Stop words & reasoning / thinking suppression¶

from neurosurfer.models.chat_models.openai_model import OpenAIModel
from neurosurfer.config import config

# Example: cut generation as soon as model emits any of these substrings
model = OpenAIModel(
    model_name="gpt-4o-mini",
    stop_words=["\n\n", "<END>", "###"],
    # Strip/suppress internal chain-of-thought style tags if present
    # (e.g., <think>...</think>, <analysis>...</analysis>, etc.)
    # To suppress: set enable_thinking=False via BaseModel init (configurable)
)

text = "Give me a step-by-step plan to brew coffee at home."
resp = model.ask(text, temperature=0.4, max_new_tokens=300)
print(resp.choices[0].message.content)

Behind the scenes, BaseModel scans streamed text for the first matching stop token and truncates output.
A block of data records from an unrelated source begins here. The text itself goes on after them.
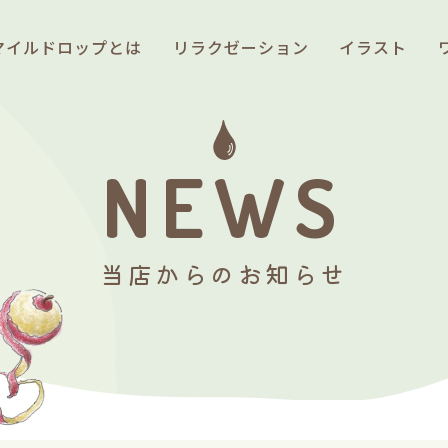
マイルドロップとは
リラクゼーション
イラスト
NEWS
当店からのお知らせ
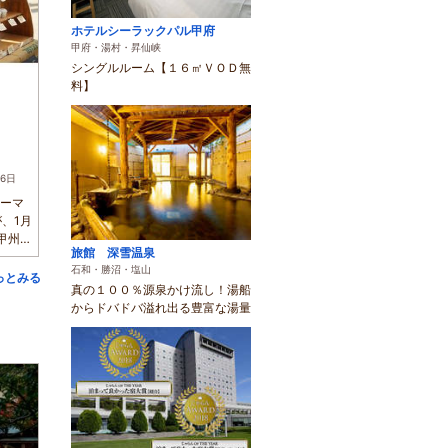
ホテルシーラックパル甲府
甲府・湯村・昇仙峡
シングルルーム【１６㎡ＶＯＤ無
料】
月6日
リーマ
、1月
甲州中
旅館 深雪温泉
石和・勝沼・塩山
っとみる
真の１００％源泉かけ流し！湯船
からドバドバ溢れ出る豊富な湯量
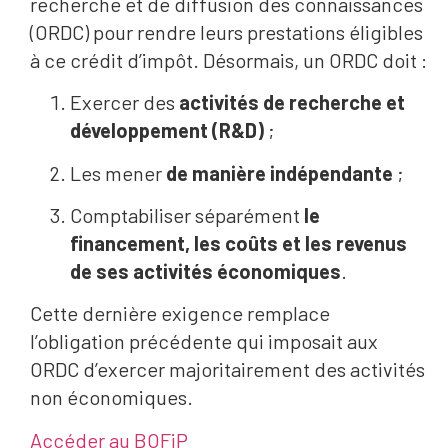
recherche et de diffusion des connaissances
(ORDC) pour rendre leurs prestations éligibles
à ce crédit d’impôt. Désormais, un ORDC doit :
Exercer des
activités de recherche et
développement (R&D)
;
Les mener
de manière indépendante
;
Comptabiliser séparément
le
financement, les coûts et les revenus
de ses activités économiques
.
Cette dernière exigence remplace
l’obligation précédente qui imposait aux
ORDC d’exercer majoritairement des activités
non économiques.
Accéder au BOFiP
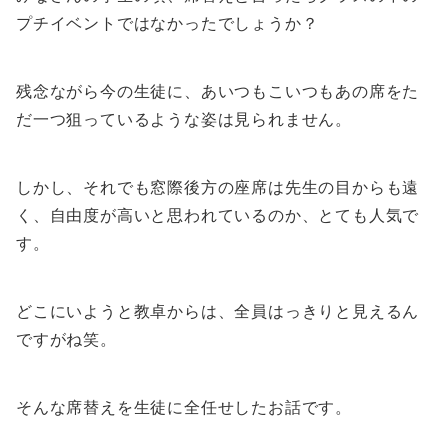
プチイベントではなかったでしょうか？
残念ながら今の生徒に、あいつもこいつもあの席をた
だ一つ狙っているような姿は見られません。
しかし、それでも窓際後方の座席は先生の目からも遠
く、自由度が高いと思われているのか、とても人気で
す。
どこにいようと教卓からは、全員はっきりと見えるん
ですがね笑。
そんな席替えを生徒に全任せしたお話です。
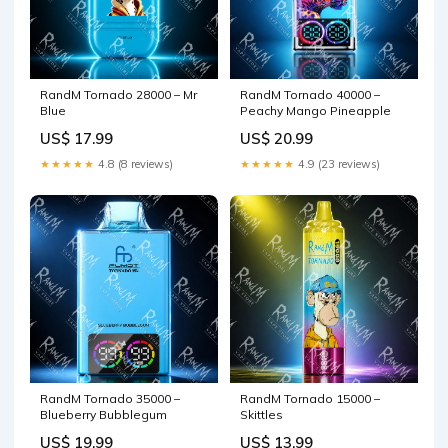
RandM Tornado 28000 – Mr
RandM Tornado 40000 –
Blue
Peachy Mango Pineapple
US$ 17.99
US$ 20.99
★★★★★
4.8 (8 reviews)
★★★★★
4.9 (23 reviews)
RandM Tornado 35000 –
RandM Tornado 15000 –
Blueberry Bubblegum
Skittles
US$ 19.99
US$ 13.99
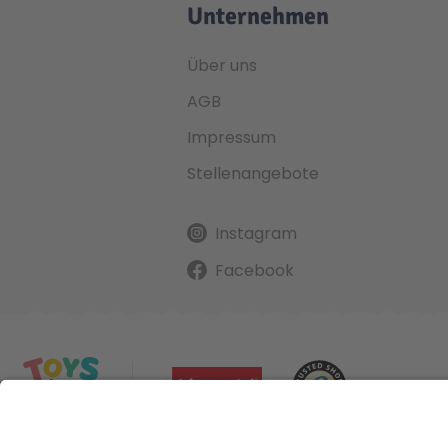
Unternehmen
Über uns
AGB
Impressum
Stellenangebote
Instagram
Facebook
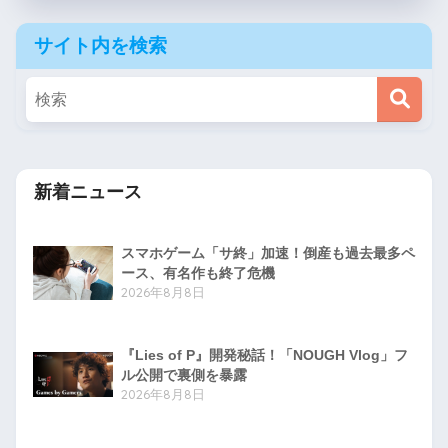
サイト内を検索
新着ニュース
スマホゲーム「サ終」加速！倒産も過去最多ペ
ース、有名作も終了危機
2026年8月8日
『Lies of P』開発秘話！「NOUGH Vlog」フ
ル公開で裏側を暴露
2026年8月8日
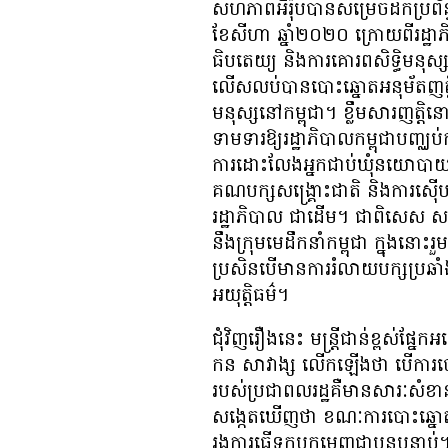
សហភាព​អឺរ៉ុប​បាន​សម្រេច​ដក​ប្រព័ន្
ខែសីហា ឆ្នាំ២០២០ ក្រោយពី​រដ្ឋាភិ
ធិបតេយ្យ និង​ការគោរព​សិទ្ធិមនុស្
លើសលប់​បាន​បោះឆ្នោត​អនុម័ត​ញត្តិ​រ
មនុស្ស​នៅ​កម្ពុជា។ ខ្លឹមសារ​ញត្ត
ទាមទារ​ឱ្យ​រដ្ឋាភិបាល​កម្ពុជា​បញ្ឈប់​
ការ​ដោះលែង​អ្នកជាប់ឃុំ​នយោបាយ និង​
គណបក្ស​សង្គ្រោះ​ជាតិ និង​ការ​ស៊ើបអ
រដ្ឋាភិបាល ជាដើម។ ជាពិសេស​ សភា​អឺរ៉
នឹង​ក្រុម​មេដឹកនាំ​កម្ពុជា ក្នុង​នោះ​រ
ប្រសិនបើ​មាន​ការ​រំលាយ​បក្ស​ប្រឆ
អយុត្តិធម៌។
ជុំវិញ​រឿង​នេះ មន្ត្រី​ជាន់​ខ្ពស់​ផ្
កន សាវាង្ស លើក​ឡើង​ថា បើ​ការបោះឆ្ន
របស់​ប្រជាពលរដ្ឋ​គឺ​មាន​សារៈ​សំខាន
សង្កេត​ឃើញ​ថា ខណៈ​ការ​បោះឆ្នោត​
រង​ការ​ធ្វើ​ទុក្ខបុកម្នេញ​ជា​បន្តបន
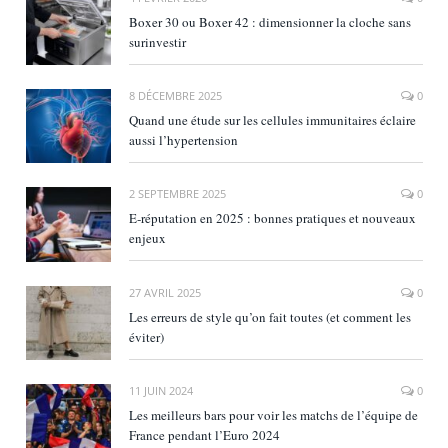
Boxer 30 ou Boxer 42 : dimensionner la cloche sans
surinvestir
8 DÉCEMBRE 2025
0
Quand une étude sur les cellules immunitaires éclaire
aussi l’hypertension
2 SEPTEMBRE 2025
0
E‑réputation en 2025 : bonnes pratiques et nouveaux
enjeux
27 AVRIL 2025
0
Les erreurs de style qu’on fait toutes (et comment les
éviter)
11 JUIN 2024
0
Les meilleurs bars pour voir les matchs de l’équipe de
France pendant l’Euro 2024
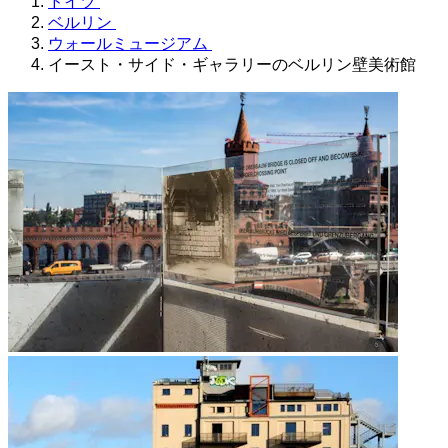
ドイツ
ベルリン
ウォールミュージアム
イースト・サイド・ギャラリーのベルリン壁美術館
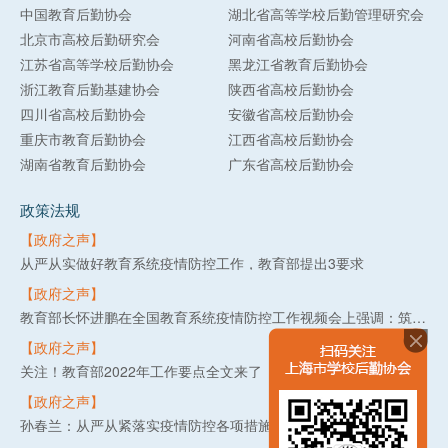
中国教育后勤协会
湖北省高等学校后勤管理研究会
北京市高校后勤研究会
河南省高校后勤协会
江苏省高等学校后勤协会
黑龙江省教育后勤协会
浙江教育后勤基建协会
陕西省高校后勤协会
四川省高校后勤协会
安徽省高校后勤协会
重庆市教育后勤协会
江西省高校后勤协会
湖南省教育后勤协会
广东省高校后勤协会
政策法规
【政府之声】
从严从实做好教育系统疫情防控工作，教育部提出3要求
【政府之声】
教育部长怀进鹏在全国教育系统疫情防控工作视频会上强调：筑牢教育系统疫情防线，守护3亿多师生生命健康安全
【政府之声】
关注！教育部2022年工作要点全文来了
【政府之声】
孙春兰：从严从紧落实疫情防控各项措施 坚决守住不出现疫情规模性反弹底线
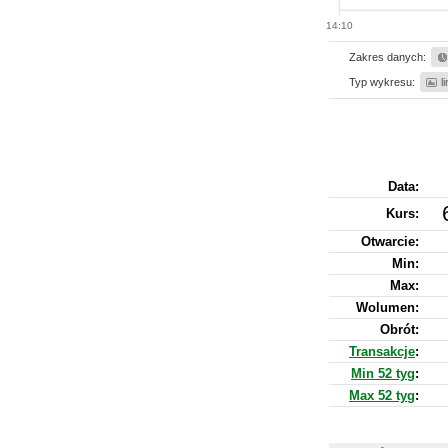
14:10
Zakres danych:
Typ wykresu:
l
Data:
Kurs
:
Otwarcie:
Min:
Max:
Wolumen:
Obrót:
Transakcje
:
Min 52 tyg
:
Max 52 tyg
:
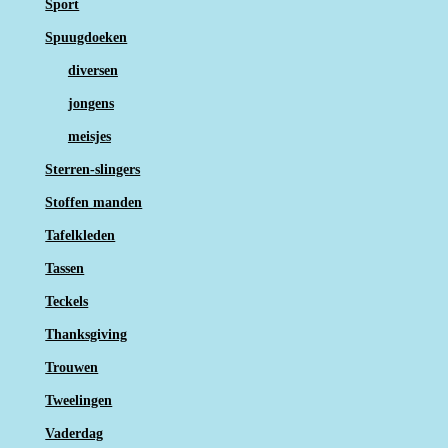
Sport
Spuugdoeken
diversen
jongens
meisjes
Sterren-slingers
Stoffen manden
Tafelkleden
Tassen
Teckels
Thanksgiving
Trouwen
Tweelingen
Vaderdag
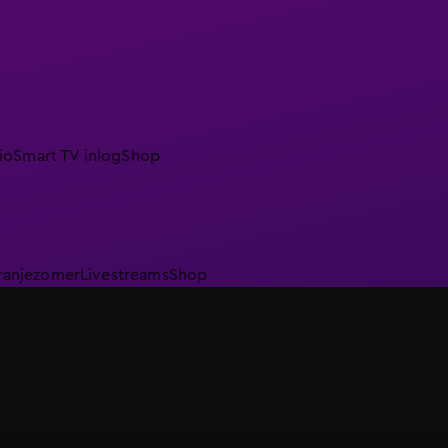
io
Smart TV inlog
Shop
ranjezomer
Livestreams
Shop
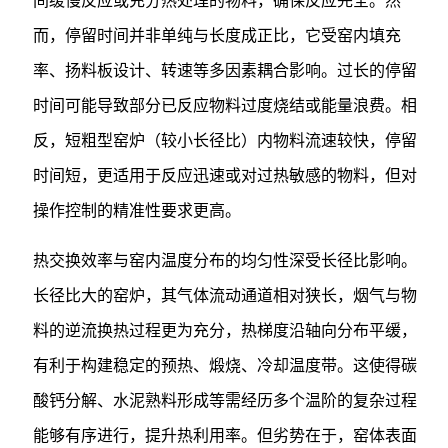
间缓慢反应或充分热处理的物料，确保反应完全。然
而，停留时间并非单纯与长度成正比，它受窑内填充
率、扬料板设计、转速等多因素耦合影响。过长的停留
时间可能导致部分已反应物料过度烧结或能量浪费。相
反，短粗型窑炉（较小长径比）内物料流速较快，停留
时间短，更适用于反应迅速或对过热敏感的物料，但对
操作控制的精准性要求更高。
热交换效率与窑内温度分布的均匀性深受长径比影响。
长径比大的窑炉，其气体流动通道相对狭长，烟气与物
料的逆流换热过程更为充分，热梯度沿轴向分布平缓，
有利于构建稳定的预热、煅烧、冷却温度带。这使得碳
酸钙分解、水泥熟料形成等需经历多个温阶的复杂过程
能够有序进行，提升热利用率。但劣势在于，窑体表面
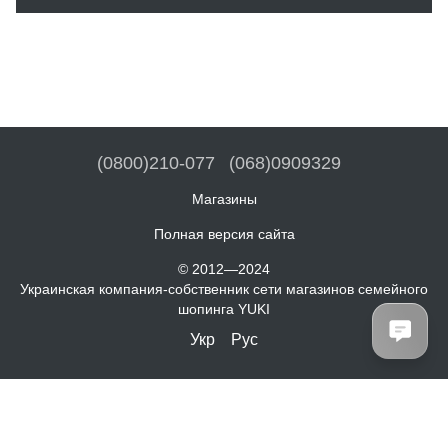
(0800)210-077
(068)0909329
Магазины
Полная версия сайта
© 2012—2024
Украинская компания-собственник сети магазинов семейного
шопинга YUKI
Укр
Рус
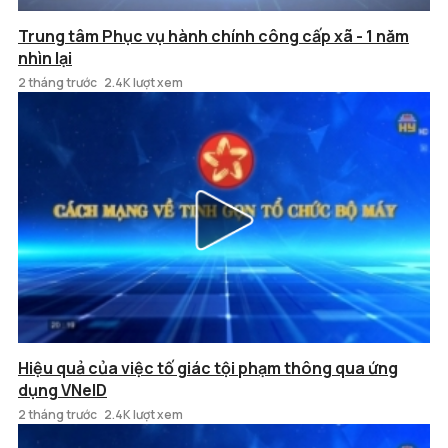
Trung tâm Phục vụ hành chính công cấp xã - 1 năm
nhìn lại
2 tháng trước
2.4K lượt xem
Hiệu quả của việc tố giác tội phạm thông qua ứng
dụng VNeID
2 tháng trước
2.4K lượt xem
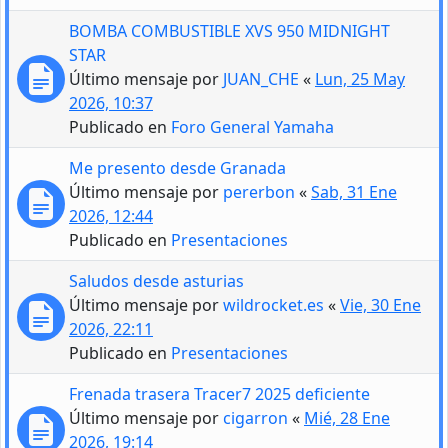
BOMBA COMBUSTIBLE XVS 950 MIDNIGHT
STAR
Último mensaje por
JUAN_CHE
«
Lun, 25 May
2026, 10:37
Publicado en
Foro General Yamaha
Me presento desde Granada
Último mensaje por
pererbon
«
Sab, 31 Ene
2026, 12:44
Publicado en
Presentaciones
Saludos desde asturias
Último mensaje por
wildrocket.es
«
Vie, 30 Ene
2026, 22:11
Publicado en
Presentaciones
Frenada trasera Tracer7 2025 deficiente
Último mensaje por
cigarron
«
Mié, 28 Ene
2026, 19:14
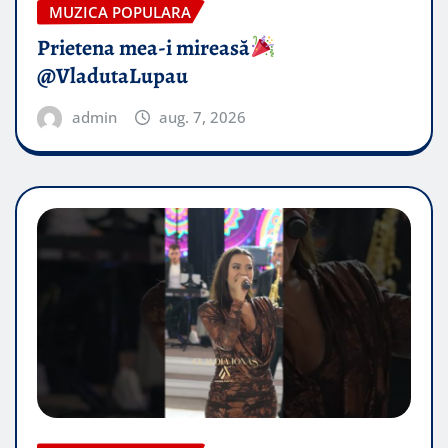
MUZICA POPULARA
Prietena mea-i mireasă​
@VladutaLupau
admin
aug. 7, 2026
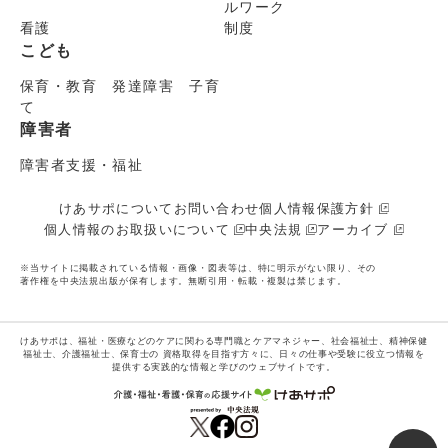
ルワーク
看護
制度
こども
保育・教育 発達障害 子育
て
障害者
障害者支援・福祉
けあサポについて
お問い合わせ
個人情報保護方針
個人情報のお取扱いについて
中央法規
アーカイブ
※当サイトに掲載されている情報・画像・図表等は、特に明示がない限り、その
著作権を中央法規出版が保有します。無断引用・転載・複製は禁じます。
けあサポは、福祉・医療などのケアに関わる専門職とケアマネジャー、社会福祉士、精神保健
福祉士、介護福祉士、保育士の
資格取得を目指す方々に、日々の仕事や受験に役立つ情報を
提供する実践的な情報と学びのウェブサイトです。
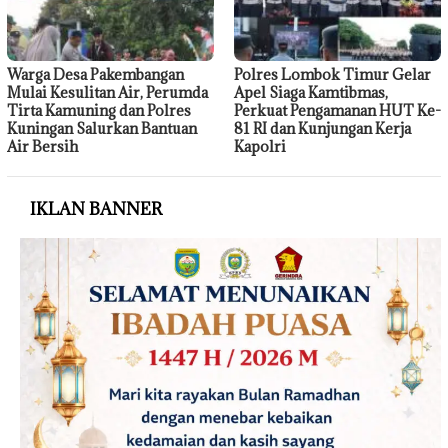
Warga Desa Pakembangan
Polres Lombok Timur Gelar
Mulai Kesulitan Air, Perumda
Apel Siaga Kamtibmas,
Tirta Kamuning dan Polres
Perkuat Pengamanan HUT Ke-
Kuningan Salurkan Bantuan
81 RI dan Kunjungan Kerja
Air Bersih
Kapolri
IKLAN BANNER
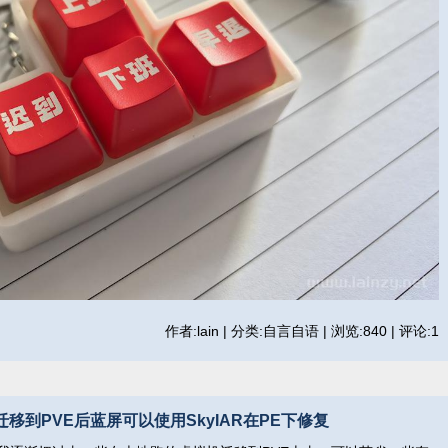
作者:lain | 分类:自言自语 | 浏览:840 | 评论:1
re迁移到PVE后蓝屏可以使用SkyIAR在PE下修复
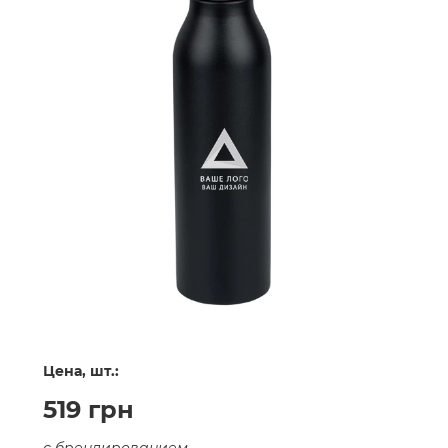
Цена, шт.:
519 грн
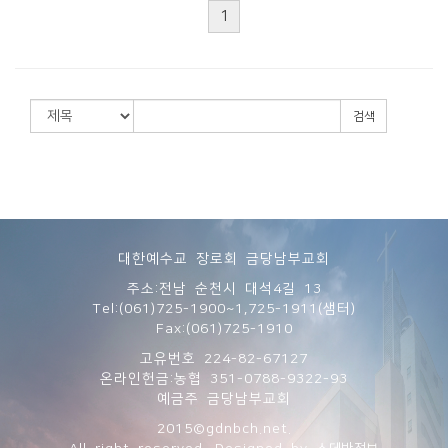
1
검색
대한예수교 장로회 금당남부교회
주소:전남 순천시 대석4길 13
Tel:(061)725-1900~1,725-1911(샘터)
Fax:(061)725-1910
고유번호 224-82-67127
온라인헌금:농협 351-0788-9322-93
예금주 금당남부교회
2015©gdnbch.net.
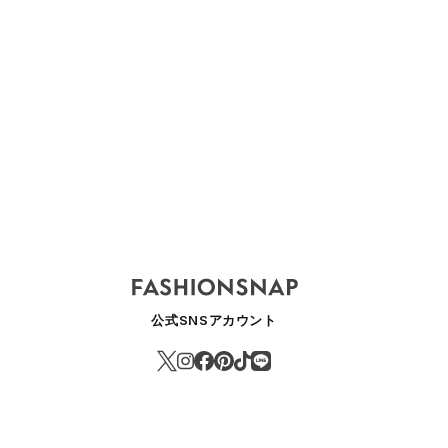
公式SNSアカウント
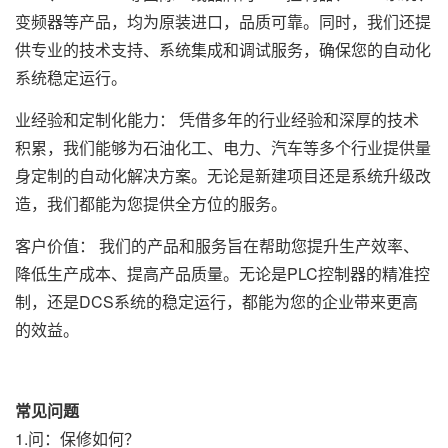
变频器等产品，均为原装进口，品质可靠。同时，我们还提
供专业的技术支持、系统集成和调试服务，确保您的自动化
系统稳定运行。
业经验和定制化能力： 凭借多年的行业经验和深厚的技术
积累，我们能够为石油化工、电力、汽车等多个行业提供量
身定制的自动化解决方案。无论是新建项目还是系统升级改
造，我们都能为您提供全方位的服务。
客户价值： 我们的产品和服务旨在帮助您提升生产效率、
降低生产成本、提高产品质量。无论是PLC控制器的精准控
制，还是DCS系统的稳定运行，都能为您的企业带来更高
的效益。
常见问题
1.问：保修如何？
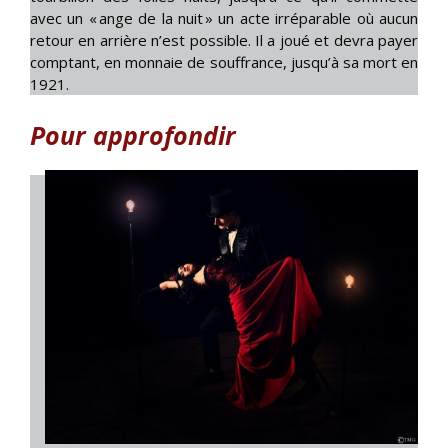
avec un « ange de la nuit » un acte irréparable où aucun
retour en arrière n’est possible. Il a joué et devra payer
comptant, en monnaie de souffrance, jusqu’à sa mort en
1921.
Pour approfondir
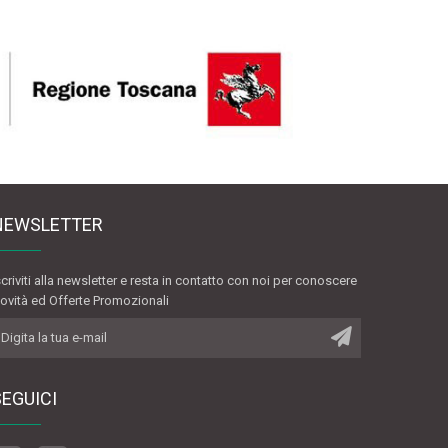
NEWSLETTER
scriviti alla newsletter e resta in contatto con noi per conoscere
ovità ed Offerte Promozionali
SEGUICI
When thinking is disabled, recognized tags like <think>...</think> are removed from the stream.

Local Transformers (CPU/GPU), optional 4‑bit¶

from neurosurfer.models.chat_models.transformers_model import TransformersModel

# Example model: a small instruct model from HF (pick something that fits your GPU/CPU)
lm = TransformersModel(
    model_name="microsoft/Phi-3-mini-4k-instruct",   # change as needed
    max_seq_length=4096,
    load_in_4bit=True,                               # try 4-bit to save VRAM if supported
    verbose=True,
)

# Non‑streaming
out = lm.ask("Summarize attention mechanisms in one paragraph.", temperature=0.3)
print(out.choices[0].message.content)

# Streaming
for ch in lm.ask("Stream 2 facts about Transformers (the model).", stream=True):
    print(ch.choices[0].delta.content or "", end="")
print()

The TransformersModel picks cuda if available, otherwise CPU, and selects a sensible dtype (bfloat16 on GPU, float32 on CPU).

🔢 Embedders (for RAG & similarity)¶

Neurosurfer also standardizes embedding models with a simple BaseEmbedder → embed(...) API.

SentenceTransformer (HF) quick start¶

from neurosurfer.models.embedders.sentence_transformer import SentenceTransformerEmbedder

emb = SentenceTransformerEmbedder("intfloat/e5-small-v2")  # pick a model that fits your device

# Single text → one vector
v = emb.embed("vector search is fun")
print(len(v))  # e.g., 384 or 768 depending on the model

# Batch texts → list of vectors
B = emb.embed(["first text", "second text"])
print(len(B), len(B[0]))

Tip: pass quantized=True (default) to attempt 8‑bit loading where supported, or quantized=False for full precision.

📌 Patterns & tips¶

Swap backends, keep code: both OpenAIModel and TransformersModel return the same Pydantic types.
Streaming UI: iterate chunks and read chunk.choices[0].delta.content.
Safety & control: use stop_words, enable_thinking=False, and the stop signal to keep outputs tidy.
Latency/Cost: set smaller max_new_tokens and lower temperature for fast, deterministic flows.
Reusability: create one model instance and share it across requests where possible.